Laudato Si’: Human Dignity
In Laudato Si’, Pope Francis employs the concept of human dignity as part of a wide appeal to all men and women. I think he does so because human dignity is something that anyone can come to recognise without faith, i.e. by the lights of human reason alone. In this post, I want to explore what human dignity means, and in particular, what it means for Christians.
It’s not only Popes who like to speak of human dignity. Lawyers find it a convenient short-hand, in international legal instruments especially, to describe a fundamental quality of all human beings and capture their inherent and inestimable worth. Convenient it may be, but it’s also a term with a plurality of meanings. Even the question of whether human dignity is helpful at all is fiercely contested.
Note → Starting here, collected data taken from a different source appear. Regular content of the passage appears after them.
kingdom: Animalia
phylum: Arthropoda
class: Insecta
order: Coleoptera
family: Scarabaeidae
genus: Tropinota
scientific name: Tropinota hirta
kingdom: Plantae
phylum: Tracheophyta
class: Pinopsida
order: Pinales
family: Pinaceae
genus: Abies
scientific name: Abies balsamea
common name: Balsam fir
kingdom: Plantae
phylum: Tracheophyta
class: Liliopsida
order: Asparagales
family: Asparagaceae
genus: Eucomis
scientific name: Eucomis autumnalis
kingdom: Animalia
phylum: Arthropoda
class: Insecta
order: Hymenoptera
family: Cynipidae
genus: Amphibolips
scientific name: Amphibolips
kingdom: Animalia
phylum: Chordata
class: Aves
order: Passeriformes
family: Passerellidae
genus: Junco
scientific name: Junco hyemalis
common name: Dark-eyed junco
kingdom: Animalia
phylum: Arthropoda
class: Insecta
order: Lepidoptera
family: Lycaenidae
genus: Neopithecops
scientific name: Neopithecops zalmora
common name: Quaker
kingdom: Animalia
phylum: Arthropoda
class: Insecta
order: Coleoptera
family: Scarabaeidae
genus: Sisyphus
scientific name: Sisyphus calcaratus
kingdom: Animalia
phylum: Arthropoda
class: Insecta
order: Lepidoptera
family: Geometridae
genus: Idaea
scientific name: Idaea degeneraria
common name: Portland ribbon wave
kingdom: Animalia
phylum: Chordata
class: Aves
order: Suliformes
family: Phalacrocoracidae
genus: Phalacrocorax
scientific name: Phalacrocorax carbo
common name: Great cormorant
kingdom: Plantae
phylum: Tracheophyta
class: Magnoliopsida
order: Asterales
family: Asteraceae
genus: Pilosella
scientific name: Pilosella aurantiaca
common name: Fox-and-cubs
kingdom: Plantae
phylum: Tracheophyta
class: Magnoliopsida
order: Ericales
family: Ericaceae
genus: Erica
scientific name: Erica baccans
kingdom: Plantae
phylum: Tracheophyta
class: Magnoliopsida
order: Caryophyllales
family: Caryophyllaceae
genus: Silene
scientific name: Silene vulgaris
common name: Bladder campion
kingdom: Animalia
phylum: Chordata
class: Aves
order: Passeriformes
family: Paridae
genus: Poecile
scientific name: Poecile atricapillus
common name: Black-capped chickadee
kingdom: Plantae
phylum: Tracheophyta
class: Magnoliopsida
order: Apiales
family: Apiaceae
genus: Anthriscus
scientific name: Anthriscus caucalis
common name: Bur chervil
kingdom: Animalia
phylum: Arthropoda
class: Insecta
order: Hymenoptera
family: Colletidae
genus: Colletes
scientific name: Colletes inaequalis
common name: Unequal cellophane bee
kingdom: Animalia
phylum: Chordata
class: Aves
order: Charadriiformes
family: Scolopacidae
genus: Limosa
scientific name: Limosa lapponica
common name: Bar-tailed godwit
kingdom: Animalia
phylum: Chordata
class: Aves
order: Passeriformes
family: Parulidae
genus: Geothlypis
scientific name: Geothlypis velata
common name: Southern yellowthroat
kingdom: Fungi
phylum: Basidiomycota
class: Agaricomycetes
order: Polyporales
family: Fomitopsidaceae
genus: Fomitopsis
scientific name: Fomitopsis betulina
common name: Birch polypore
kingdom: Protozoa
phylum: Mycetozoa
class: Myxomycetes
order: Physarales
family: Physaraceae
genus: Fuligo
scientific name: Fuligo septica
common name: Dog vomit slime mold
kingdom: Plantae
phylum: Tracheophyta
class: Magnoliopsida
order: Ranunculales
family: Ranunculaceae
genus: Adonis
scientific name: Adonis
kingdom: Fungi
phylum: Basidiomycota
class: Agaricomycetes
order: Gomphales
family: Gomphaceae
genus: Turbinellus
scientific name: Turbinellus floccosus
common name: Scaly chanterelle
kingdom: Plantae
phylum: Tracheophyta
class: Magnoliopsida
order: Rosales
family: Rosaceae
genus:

When Francis uses the term in the encyclical, he is clear that a theologically-grounded understanding of human dignity is more secure, meaningful, and compelling one. He writes: “Those who are committed to defending human dignity can find in the Christian faith the deepest reasons for this commitment. How wonderful is the certainty that each human life is not adrift in the midst of hopeless chaos, in a world ruled by pure chance or endlessly recurring cycles! The Creator can say to each one of us: “Before I formed you in the womb, I knew you” (Jer 1:5). We were conceived in the heart of God, and for this reason “each of us is the result of a thought of God. Each of us is willed, each of us is loved, each of us is necessary” [LS 65].
Now, there are two fundamental aspects of human dignity according to a Christian understanding. First: human dignity is grounded in the fact that human beings are made imago (et similitudo) Dei, in the image (and likeness) of God – (c.f. Gen 1:26). Francis explains, citing the Catechism of the Catholic Church: “This shows us the immense dignity of each person,’who is not just something, but someone. He is capable of self-knowledge, of self-possession and of freely giving himself and entering into communion with other persons’”[LS 65].
The second aspect is the Incarnation and its salvific intent. That Jesus Christ took on human flesh and entered our fallen world to live among us and die for our sins, fundamentally transforms the Christian understanding of human dignity compared to, for example, a Jewish perspective. The Catechism explains the Trinitarian significance of the Incarnation: “The new reality of Jesus Christ gives us is not grafted onto human nature nor is it added from outside: it is rather that the reality of communion with the Trinitarian God to which men and women have always been orientated in the depths of their being thanks to their creaturely likeness to God” [Compendium CCC, 120].
It follows from our belief that we are made in God’s image and that His only Son took flesh and died for our sins, that human beings have a certain dignity unique to them. This innate dignity is not simply something simply to be spoken of, but a truth which all Christians should reflect in their actions. Those actions might be the extraordinary and urgently needed actions of statesmen, or they may be simple acts of everyday life by those of us of more modest influence. The point is that we all share responsibility for our human dignity “whose defence and promotion have been entrusted to us by the Creator” [Saint John Paul II, Solicitude Rei Socialis, 47].
I think what Pope Francis is impressing on us is that we all need to act in a way that reflects our shared human dignity and Christians, with our deep theological understanding, especially.